JSS CA Private Key and SSO

MBruno
New Contributor II

Hello Everyone,

I am having an issue at my company with certain internal web sites using single sign on. When you navigate to the site it attempts to authenticate using a private key stored in the keychain when it should not, and it obviously fails. The private key its trying to access appears to be assigned from the JSS CA as it has the exact same name as the JSS certificate.

The only way I have found to resolve this is to delete that private key. When I do that the users can log onto the internal sites they need and can authenticate via SSO as intended.
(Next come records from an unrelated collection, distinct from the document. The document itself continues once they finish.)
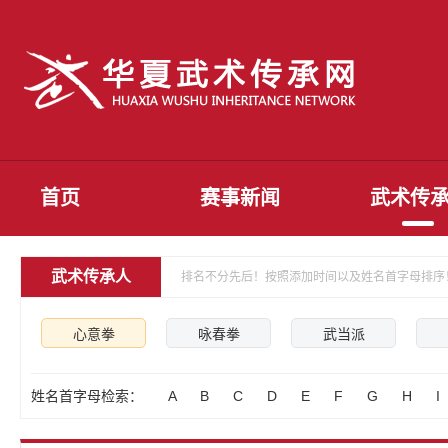
首页
赛事新闻
武术传
武术传承人
排名不分先后！按照添加时间以及姓名首字母排序
心意拳
咏春拳
武当派
姓名首字母检索：
A
B
C
D
E
F
G
H
I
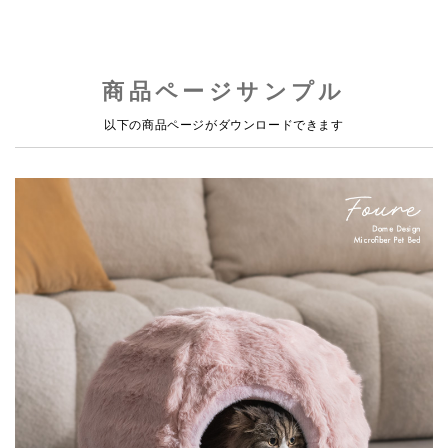
商品ページサンプル
以下の商品ページがダウンロードできます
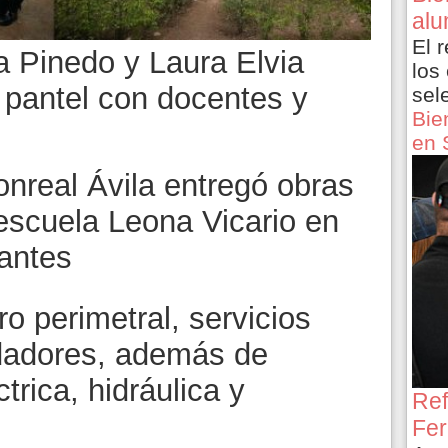
alu
El 
a Pinedo y Laura Elvia
los
pantel con docentes y
sel
Bie
en 
nreal Ávila entregó obras
escuela Leona Vicario en
iantes
o perimetral, servicios
ndadores, además de
trica, hidráulica y
Ref
Fer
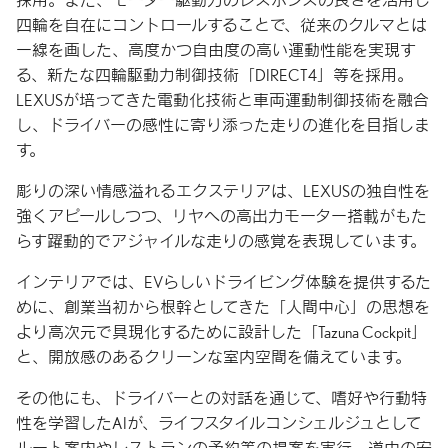
採用。また、モーター駆動力のレスポンスの良さを活用し
四輪を自在にコントロールすることで、従来のクルマとは
一線を画した、高度かつ自由度の高い運動性能を実現す
る、新たな四輪駆動力制御技術「DIRECT4」等を採用。
LEXUSが培ってきた電動化技術と車両運動制御技術を融合
し、ドライバーの感性に寄り添った走りの進化を目指しま
す。
彫りの深い情感溢れるエクステリアは、LEXUSの独自性を
強くアピールしつつ、リヤへの高出力モーター搭載がもた
らす躍動的でアジャイルな走りの感覚を表現しています。
インテリアでは、EVらしいドライビング体験を提供するた
めに、創業当初から根幹としてきた「人間中心」の思想を
より高次元で具現化するために設計した「Tazuna Cockpit」
と、開放感のあるクリーンな室内空間を備えています。
その他にも、ドライバーとの対話を通じて、嗜好や行動特
性を学習したAIが、ライフスタイルコンシェルジュとして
My question is will there be any negative effects for the user if this key is removed? And has anyone had similar issues with sights interfering with certs/keys passed down by the JSS CA?

Thanks in advance.

1 REPLY 1

mrben
New Contributor III

Hi @MBruno,

If your clients are checking into the JSS through a load balancer that handles TLS/SSL then you do not need the key or the CA cert. It's really only used for mutual authentication (client certificates) between endpoints and the JSS. At my current company, we have an ELB in front of the JSS so the CA certificate and private key can be discarded (we have not removed it though some employees have expressed concern about a new CA being installed to their keychain). When you do this, your configuration profiles will not longer appear as "verified" but they will continue to work.

Now, the reason you are seeing these popups on internal sites is because of the configuration of your organization's webserver(s). If the websites are not designed for client authentication, then ask whomever is responsible to disable that option. If the setting is intended and you do not want to mess w/ the JSS-supplied cert/key, there are some command-line options to pin a specific certificate to a domain.